Publié le 2025-10-11 09:12:00. Une percée significative dans la lutte contre les complications post-opératoires abdominales a été annoncée. Des chercheurs, en collaboration avec des institutions internationales et une start-up américaine, ont développé un hydrogel innovant capable de réduire drastiquement la formation d’adhérences péritonéales, ces tissus cicatriciels redoutés.
- Un spray d’hydrogel révolutionnaire prévient les adhérences péritonéales, une complication fréquente après chirurgie abdominale.
- Ce gel intelligent, liquide à basse température et solide à température corporelle, agit comme barrière physique et modulateur biologique.
- Des essais concluants sur modèles animaux montrent une efficacité et une biocompatibilité supérieures aux méthodes actuelles.
Les adhérences péritonéales, bandes de tissu cicatriciel formant après une intervention abdominale, représentent une source majeure de douleurs chroniques, d’occlusions intestinales et d’infertilité.
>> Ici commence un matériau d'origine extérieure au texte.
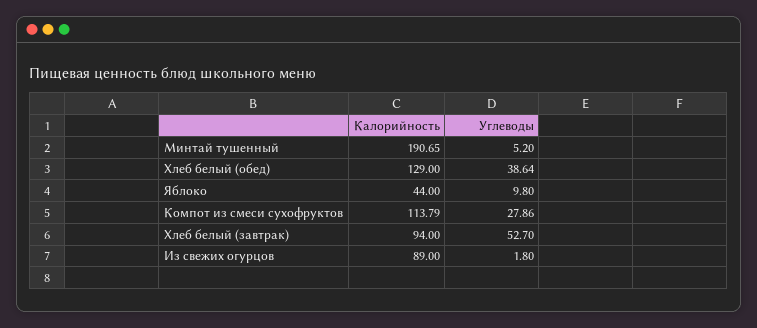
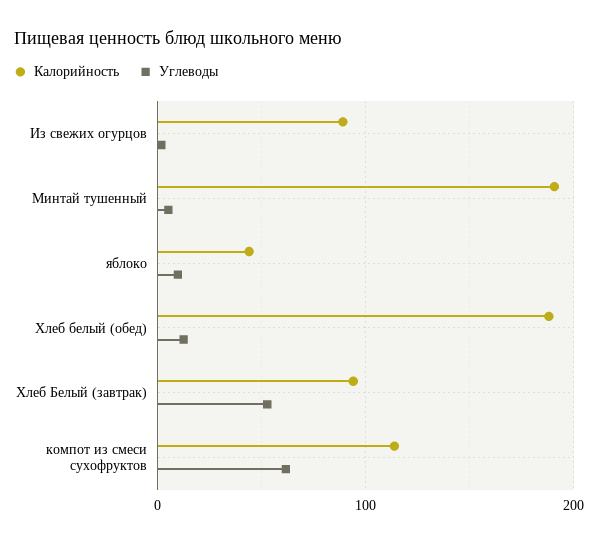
  {
    "Калорийность": {
      "Минтай тушенный": 190.65,
-     "Хлеб белый (обед)": 129,
+     "Хлеб белый (обед)": 190,
      "Яблоко": 44,
      "Компот из смеси сухофруктов": 113.79,
      "Хлеб белый (завтрак)": 94,
      "Из свежих огурцов": 89
    },
    "Углеводы": {
      "Минтай тушенный": 5.2,
-     "Хлеб белый (обед)": 38.64,
+     "Хлеб белый (обед)": 10,
      "Яблоко": 9.8,
-     "Компот из смеси сухофруктов": 27.86,
+     "Компот из смеси сухофруктов": 60,
      "Хлеб белый (завтрак)": 52.7,
      "Из свежих огурцов": 1.8
    }
  }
Actuellement, aucune mesure préventive efficace n’existe, contraignant les patients à une réintervention pour y remédier. C’est dans ce contexte que ce nouvel hydrogel, développé par la start-up américaine TYBR Health, apporte une solution prometteuse.
Appliqué directement par spray durant l’intervention chirurgicale, ce produit se distingue par sa composition unique. Issu de la matrice extracellulaire porcine, il présente des propriétés remarquables : sa fluidité à basse température facilite son administration, tandis qu’au contact de la température corporelle, il se solidifie en un gel qui adhère fidèlement au site opératoire. Au-delà de son rôle de barrière physique empêchant les organes de se coller, l’hydrogel agit comme un régulateur biologique. Il protège les tissus des agressions mécaniques et inflammatoires, tout en inhibant un mécanisme cellulaire critique : la transition mésothélium-mésenchymateuse. Ce processus, responsable de la transformation des cellules protectrices du péritoine en fibroblastes, acteurs de la fibrose et des adhérences, est ainsi stoppé net.
Les études menées sur des souris et des lapins ayant subi des chirurgies abdominales ont démontré l’efficacité de cet hydrogel. Il favorise la régénération du mésothélium, la membrane recouvrant les organes et cavités, et réduit considérablement l’apparition d’adhérences. Son profil de biocompatibilité et d’efficacité surpasse nettement les stratégies préventives existantes.
« Il s’agit d’une approche innovante et cliniquement transférable qui pourrait améliorer le rétablissement de millions de patients opérés d’une chirurgie abdominale dans le monde. »
Dr. Pilar Sandoval, chercheuse au Centre de biologie moléculaire Severo Ochoa (CBM)
Ces résultats positionnent cet hydrogel comme une stratégie thérapeutique d’avenir, susceptible d’améliorer la qualité de vie des patients et de réduire la charge économique pesant sur les systèmes de santé à l’échelle mondiale.